RU2787955C1 - Method for manufacturing a photoconverter on a thinned germanium substrate - Google Patents

Abstract

FIELD: power engineering.

SUBSTANCE: invention relates to solar energy, in particular, to methods for manufacturing three-stage photoconverters on a germanium substrate. Method for manufacturing a photoconverter on a thinned germanium substrate includes the stages of creating a three-stage structure of a photoresistive mask with windows for the front contacts of the photoconverter and diode on a germanium substrate with grown epitaxial layers; etching a diode pad; spraying on layers of front metallisation; removing the photoresist; creating a photoresistive mask with windows for mesa-insulation of the photoconverter and the diode; etching a mesa; applying a protective coating; performing chemical dynamic etching of the germanium substrate; removing the protective coating; spraying on back metallisation; annealing the contacts; the chemical dynamic etching of the substrate is performed before the hydrofluoric acid used to limit the amount of etched germanium is consumed, wherein the solution of etching products is used multiple times, re-adding hydrofluoric acid and hydrogen peroxide in the ratio of volume parts being hydrofluoric acid (46%) 8÷17 volume parts, hydrogen peroxide (30%) 8÷19 volume parts, solution of etching products 84÷64 volume parts, followed by chemical dynamic treatment of the germanium substrate in a solution of orthophosphoric acid, hydrogen peroxide, and water.

EFFECT: increase in the parameters and the yield of photoconverters manufactured on a thinned germanium substrate, lower costs of recycling etched germanium and disposing of hydrofluoric acid.

1 cl, 5 dwg, 4 tbl

Description

The invention relates to solar energy, in particular, to methods for manufacturing three-stage photoconverters on a germanium substrate.

A known method of surface treatment of a germanium substrate, namely, pre-epitaxial surface treatment of a germanium substrate, taken as an analogue (see SK Agarval, R. Tyagi, M. Singh, R. KJain. Effect of growth parameters on the MOVPE of GaAs/Ge for solar ceil applications / Solar Energy Materials & Solar Cells, V. 59, 1999, p. 1926), including etching of a germanium substrate in an aqueous solution containing hydrofluoric acid and hydrogen peroxide (HF:H ₂ O ₂ :H ₂ O=1:1 :5) for two minutes followed by treatment with dilute hydrofluoric acid to remove surface oxide.

The disadvantage of this method of treating the surface of a germanium substrate, as applied to the technology of manufacturing photoconverters, is the incomplete removal of the germanium monoxide layer, which leads to a deterioration in the adhesion of the back metallization in the manufacture of a solar cell on a three-stage epitaxial GaInP/GaInAs/Ge structure, followed by delamination of the rear contact of the photoconverter.

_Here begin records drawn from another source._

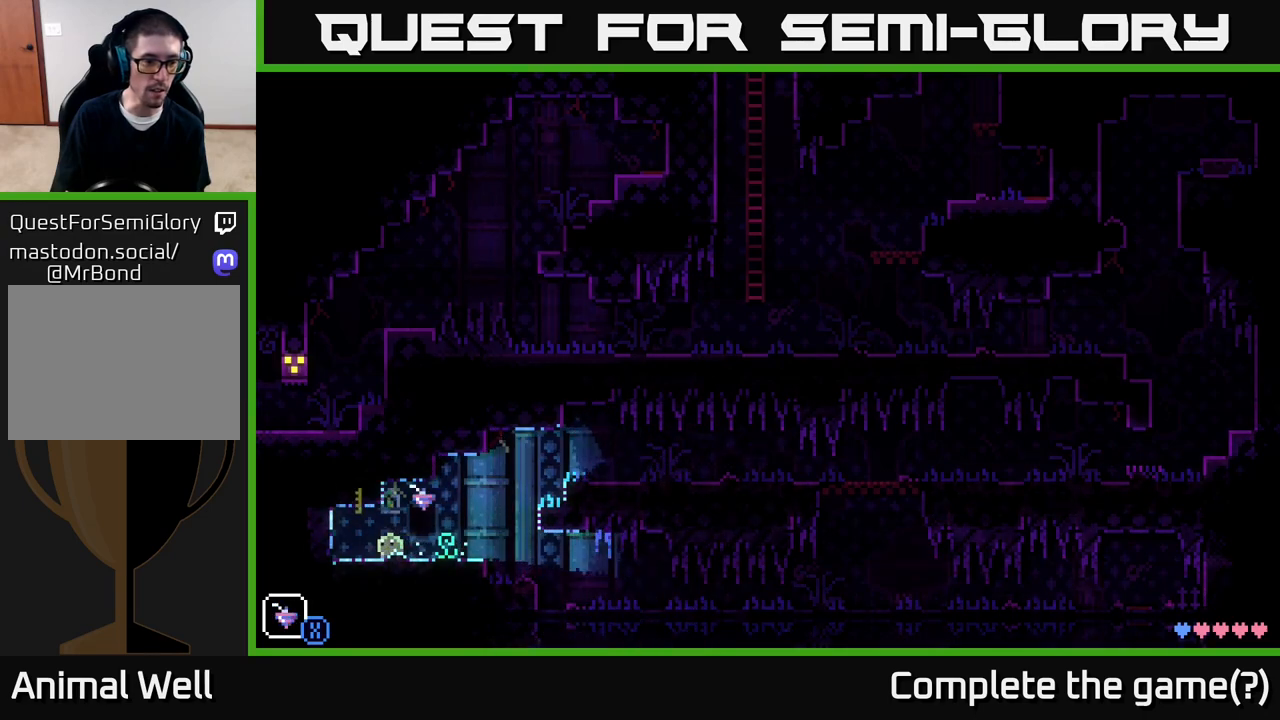
{"buttons": ["R1"], "left_stick": "center", "right_stick": "center", "events": [[83, "R1", "up"], [217, "R1", "down"], [283, "R1", "up"], [450, "R1", "down"]]}
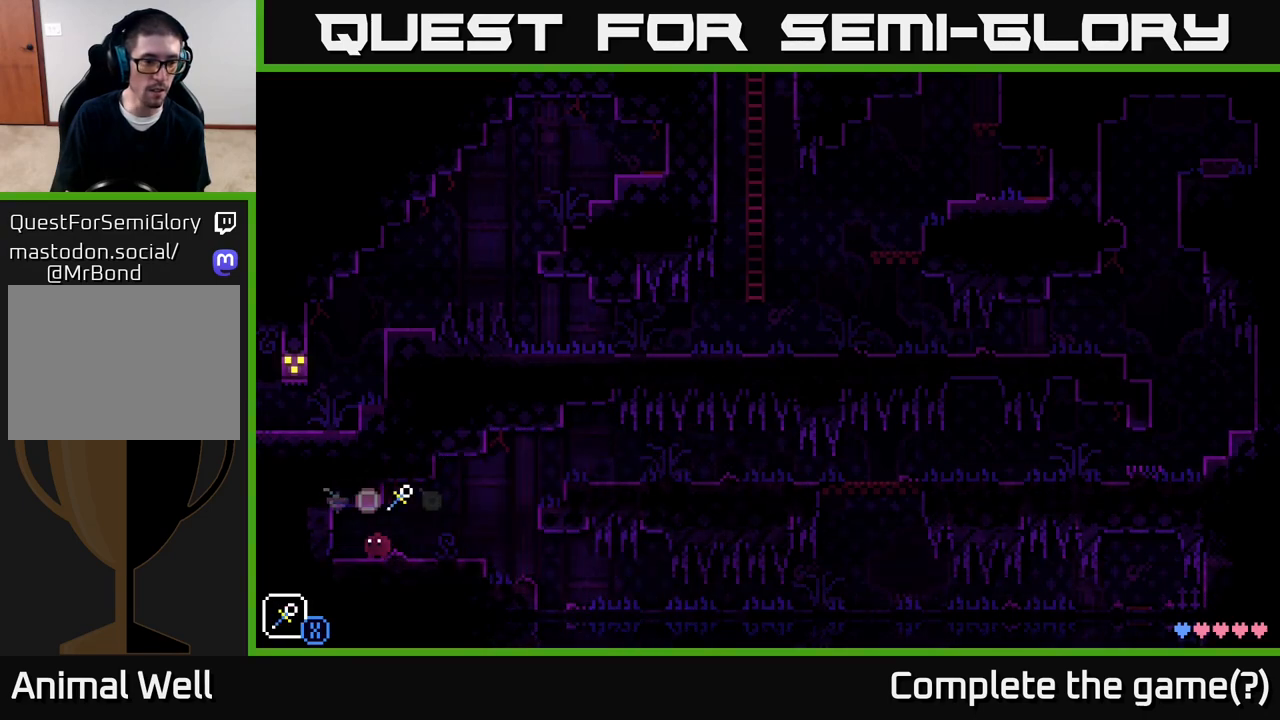
{"buttons": [], "left_stick": "center", "right_stick": "center", "events": [[17, "R1", "up"], [300, "R1", "down"], [400, "R1", "up"]]}
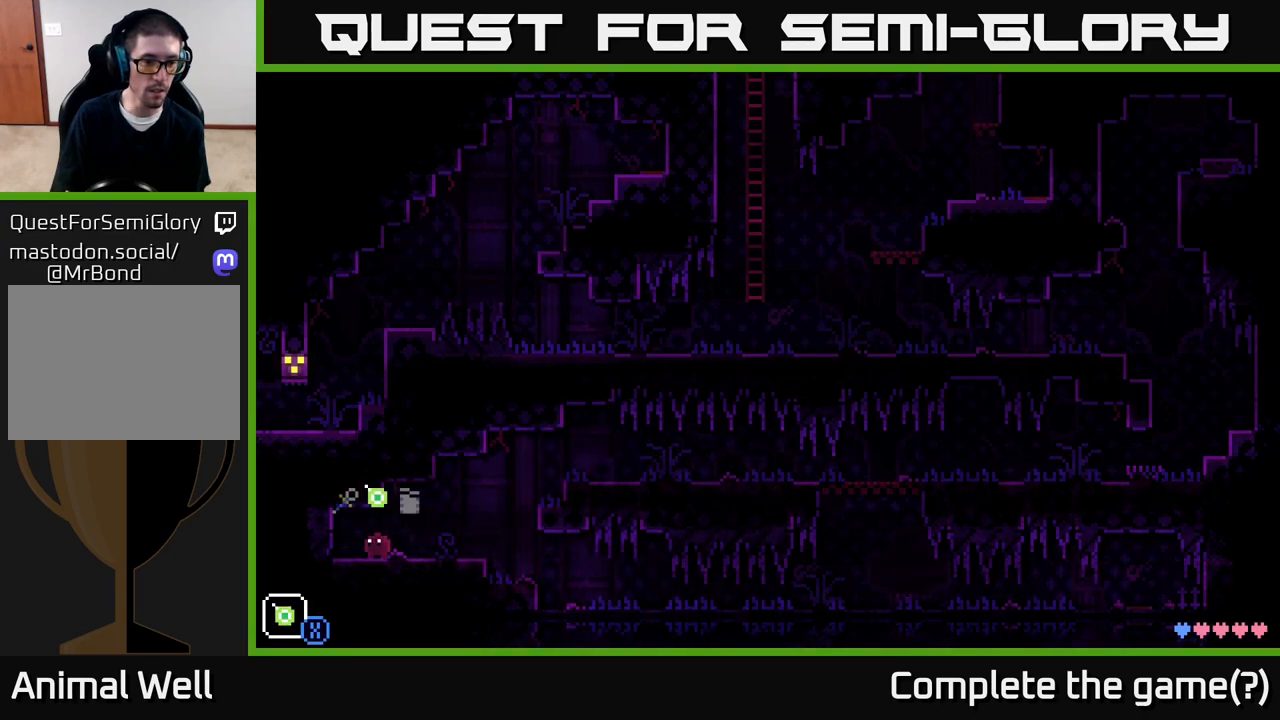
{"buttons": [], "left_stick": "center", "right_stick": "center", "events": [[50, "R1", "down"], [150, "R1", "up"], [333, "R1", "down"], [433, "R1", "up"]]}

A similar feature common to the proposed method for manufacturing a photoconverter on a thinned germanium substrate is the etching of a germanium substrate in an aqueous solution containing hydrofluoric acid and hydrogen peroxide.

A known method for manufacturing a photoconverter on a thinned germanium substrate and a device for its manufacture, taken as a prototype (see RF patent No. 2703840, publ. 10/22/2019), including the creation of a three-stage structure of a photoresistive mask with windows under front contacts of the photoconverter and diode, etching of the diode pad, deposition of front metallization layers, removal of photoresist, creation of a photoresistive mask with windows for mesa isolation of the photoconverter and diode, etching of the mesa, deposition of a protective coating, etching of the substrate, removal of the protective coating, deposition of back metallization layers, contact annealing, opening of the optical window by etching, application of an antireflection coating, separation of the wafer, straightening of the photoconverter with a built-in diode by cooling in nitrogen; successively layers of positive, negative photoresists by centrifugation and a layer of quick-drying enamel by spraying, stick the plate with a protective coating on the protrusions of the carrier disk, etch the substrate by chemical-dynamic etching in an aqueous solution of hydrofluoric acid and hydrogen peroxide to a deepening in the mesa groove with simultaneous separation of the plate on the chips, then, after sputtering the back metallization, the protective coating is removed with simultaneous detachment of the chips from the carrier disk, and the chips are straightened after annealing the contacts and sputtering the antireflection coating.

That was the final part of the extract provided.